A young girl with recurrent episodes of CNS demyelination associated with defective mitochondrial beta oxidation is reported from the Departments of Pediatrics, Medical Genetics, Oregon Health Sciences University, Portland, and University of Iowa Hospitals, Iowa City, IA. The child was well until age 14 months when she began having episodes of ataxia with slurred speech and extreme irritability lasting hours to days. At 19 months she was admitted in coma and a CT revealed periventricular loss of white matter. She recovered within three weeks after treatment with immunoglobulins, Acyclovir, and corticosteroids. A similar episode occurred at 22 months of age and the MRI had increased signals in the periventricular and frontoparietal areas. Many episodes of ataxia, slurred speech, painful bright red hands and feet, furrowed tongue and extreme irritability occurred from age 22 to 38 months. The episodes lasted from hours to weeks and were associated with an acrid body odor. Urinary sarcosine was elevated and an increase in ethylmalonic acid in the urine pointed to a disorder affecting fatty acid metabolism. Metabolic evaluations and decreased oxidation of palmitate demonstrated defective mitochondrial beta oxidation. The patient was treated and remained stable for 30 months on a low fat high carbohydrate diet, L-Carnitine (100 mg/kg/d), and Riboflavin (20 mg/kg/d). [1]

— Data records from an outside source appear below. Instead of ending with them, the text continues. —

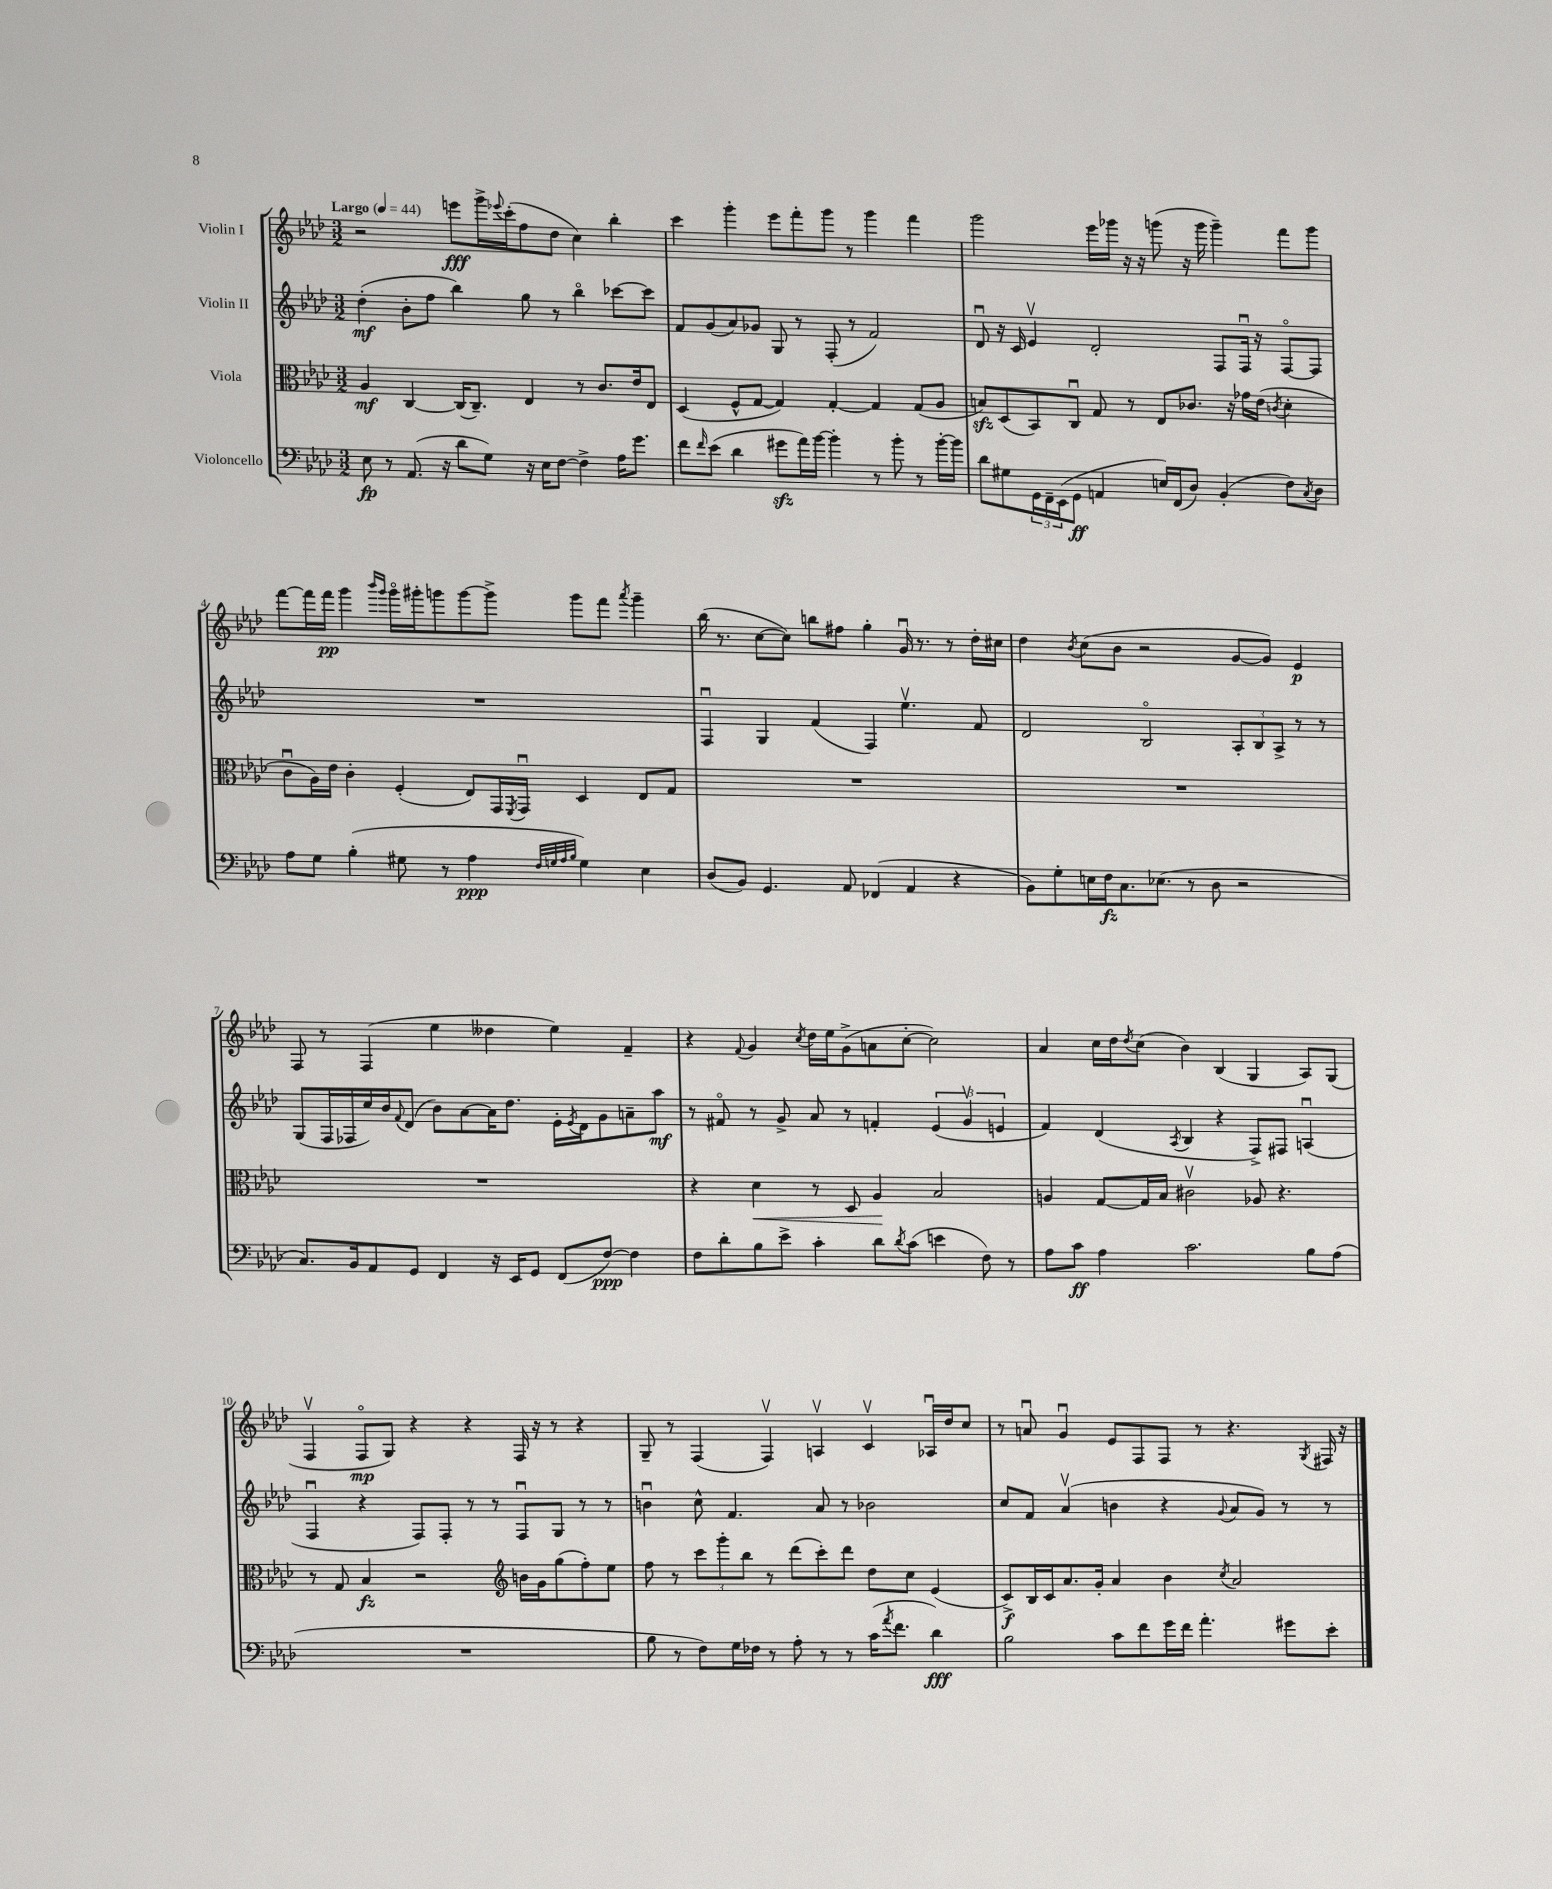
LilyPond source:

<<
\new StaffGroup <<
\new Staff = "s0" \with { instrumentName = "Violin I" } {
    \clef treble \key aes \major \numericTimeSignature \time 3/2 \tempo "Largo" 4 = 44
    r2 e'''8\fff g'''16-> \appoggiatura { ees'''8 } c'''16-.( f''8 des''8 c''4) bes''4-. |
    c'''4 g'''4-. ees'''8 f'''8-. g'''8 r8 g'''4 f'''4 |
    g'''2 ees'''16 ges'''16 r16 r16 g'''8( r16 g'''16 g'''4--) f'''8 g'''8 |
    f'''8~ f'''16 f'''16\pp g'''4 \grace { bes'''16 g'''16 } g'''16\flageolet gis'''16-. g'''8 g'''8~ g'''8-> g'''8 f'''8 \acciaccatura { aes'''8 } g'''4-- |
    bes''16( r8. c''8~ c''8) b''8 fis''8 g''4-. g'16\downbow r8. r8 des''16-. cis''16 |
    des''4 \acciaccatura { bes'8 } c''8( bes'8 r2 g'8~ g'8) ees'4\p |
    f8 r8 f4( ees''4 deses''4 ees''4) f'4-- |
    r4 \appoggiatura { f'8 } g'4 \acciaccatura { c''8 } des''16 ees''16 g'8->( a'8 c''8~-. c''2) |
    aes'4 c''16 des''16 \acciaccatura { des''8 } c''8( bes'4) bes4( g4 aes8) g8( |
    f4\upbow f8\flageolet\mp g8) r4 r4 f16 r16 r8 r4 |
    g8-- r8 f4( f4\upbow) a4\upbow c'4\upbow aes16\downbow des''16 c''8 |
    r8 a'8\downbow g'4\downbow ees'8 f8 f8 r8 r4. \acciaccatura { g8 } fis16 r16 \bar "|." |
}
\new Staff = "s1" \with { instrumentName = "Violin II" } {
    \clef treble \key aes \major \numericTimeSignature \time 3/2
    des''4-.\mf( bes'8-. f''8 bes''4) g''8 r8 bes''4\flageolet ces'''8~ ces'''8 |
    f'8 g'8( aes'8) ges'8 g8 r8 f8-.( r8 f'2) |
    des'8\downbow r16 c'16 ees'4\upbow des'2-. f8 f16\downbow r16 f8~\flageolet f8 |
    R1. |
    f4\downbow g4 f'4( f4) ees''4.\upbow f'8 |
    des'2 bes2\flageolet \tuplet 3/2 { aes8-. bes8 aes8-> } r8 r8 |
    g8( f16 fes16 c''16) bes'16 \appoggiatura { f'8 } des'8( bes'8) aes'8~ aes'16 des''8. ees'16-. \acciaccatura { ees'8 } des'16 g'8 a'8-- aes''8\mf |
    r8 fis'8\flageolet r8 g'8-> aes'8 r8 f'4-. \tuplet 3/2 { ees'4( g'4\upbow e'4 } |
    f'4) des'4( \acciaccatura { aes8 } bes4 r4 f8->) fis8 a4\downbow( |
    f4\downbow r4 f8) f8-. r8 r8 f8\downbow g8 r8 r8 |
    b'4\downbow c''8-^ f'4. aes'8 r8 bes'2 |
    c''8 f'8 aes'4\upbow( b'4 r4 \appoggiatura { g'8 } aes'8 g'8) r8 r8 \bar "|." |
}
\new Staff = "s2" \with { instrumentName = "Viola" } {
    \clef alto \key aes \major \numericTimeSignature \time 3/2
    aes4\mf c4~ c16( c8.--) ees4 r8 c'8. ees'16 ees8 |
    des4( f8-^ g8~ g4) g4~-. g4 g8( aes8 |
    b8\sfz) des8( bes,8) c8\downbow g8 r8 ees8 ces'8. r16 ges'16 ees'16( \acciaccatura { c'8 } des'4-. |
    c'8\downbow aes16) ees'16 c'4-. f4-.( ees8) g,16 \acciaccatura { f,8 } g,16\downbow des4 ees8 g8 |
    R1. |
    R1. |
    R1. |
    r4 des'4\< r8 des8 aes4\! bes2 |
    a4 g8~ g16 bes16 cis'2\upbow aes8 r4. |
    r8 g8 bes4\fz r2 \clef treble b'16 g'16 g''8( f''8-.) ees''8 |
    f''8 r8 \tuplet 3/2 { c'''8 g'''8-. bes''8 } r8 des'''8( c'''8-.) des'''8 des''8 c''8 ees'4( |
    c'8->\f) bes16 c'16 aes'8. g'16-. aes'4 bes'4 \acciaccatura { c''8 } aes'2 \bar "|." |
}
\new Staff = "s3" \with { instrumentName = "Violoncello" } {
    \clef bass \key aes \major \numericTimeSignature \time 3/2
    ees8\fp r8 aes,8.( r16 des'8 g8) r16 ees16 f8~ f4-> aes16 g'8. |
    f'8 \grace { f'16 } ees'8( des'4 gis'8\sfz aes'16) bes'16~ bes'4-. r8 bes'8-. r8 bes'16~-. bes'16 |
    des'8 gis8 \tuplet 3/2 { g,16 f,16-- ees,16( } g,8\ff a,4 e16) f,16( des8) bes,4-.( f8) \acciaccatura { c8 } des8 |
    aes8 g8 bes4-.( gis8 r8 aes4\ppp \grace { f32 g32 aes32 bes32 } g4) ees4 |
    des8( bes,8) g,4. aes,8 fes,4( aes,4 r4 |
    bes,8) g8-. e16 f16\fz c8. ees8.( r8 des8 r2 |
    c8.) bes,16 aes,8 g,8 f,4 r16 ees,16 g,8 f,8( f8~\ppp) f4 |
    f8 des'8-. bes8 ees'8-> c'4-. des'8 \acciaccatura { des'8 } c'8( e'4 f8) r8 |
    aes8 c'8\ff aes4 c'2. bes8 aes8( |
    R1. |
    bes8 r8 f8) g16 fes16 r8 aes8-. r8 r8 c'16( \acciaccatura { aes'8 } f'8. des'4\fff) |
    bes2 c'8 f'8 g'16 f'16 aes'4.-. gis'8 ees'8-. \bar "|." |
}
>>
>>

COMMENT. The present patient appears to represent a unique disorder of beta oxidation producing multiple sclerosis-like episodes. The youngest patient with classic multiple sclerosis previously reported was two years old. Duquette P et al reported the clinical profiles of 125 children with multiple sclerosis (J Pediatr 1987; 111; 359) (see Ped Neur Briefs September 1987;1:25–26). The diagnosis of MS should be considered especially in girls with initial sensory or visual symptoms that remit completely and later evolve in a relapsing-remitting manner. Oligoclonal bands in the CSF are the best single laboratory test for the presence of abnormal IgG in patients suspected of having MS. MRI is superior to CT in diagnosis.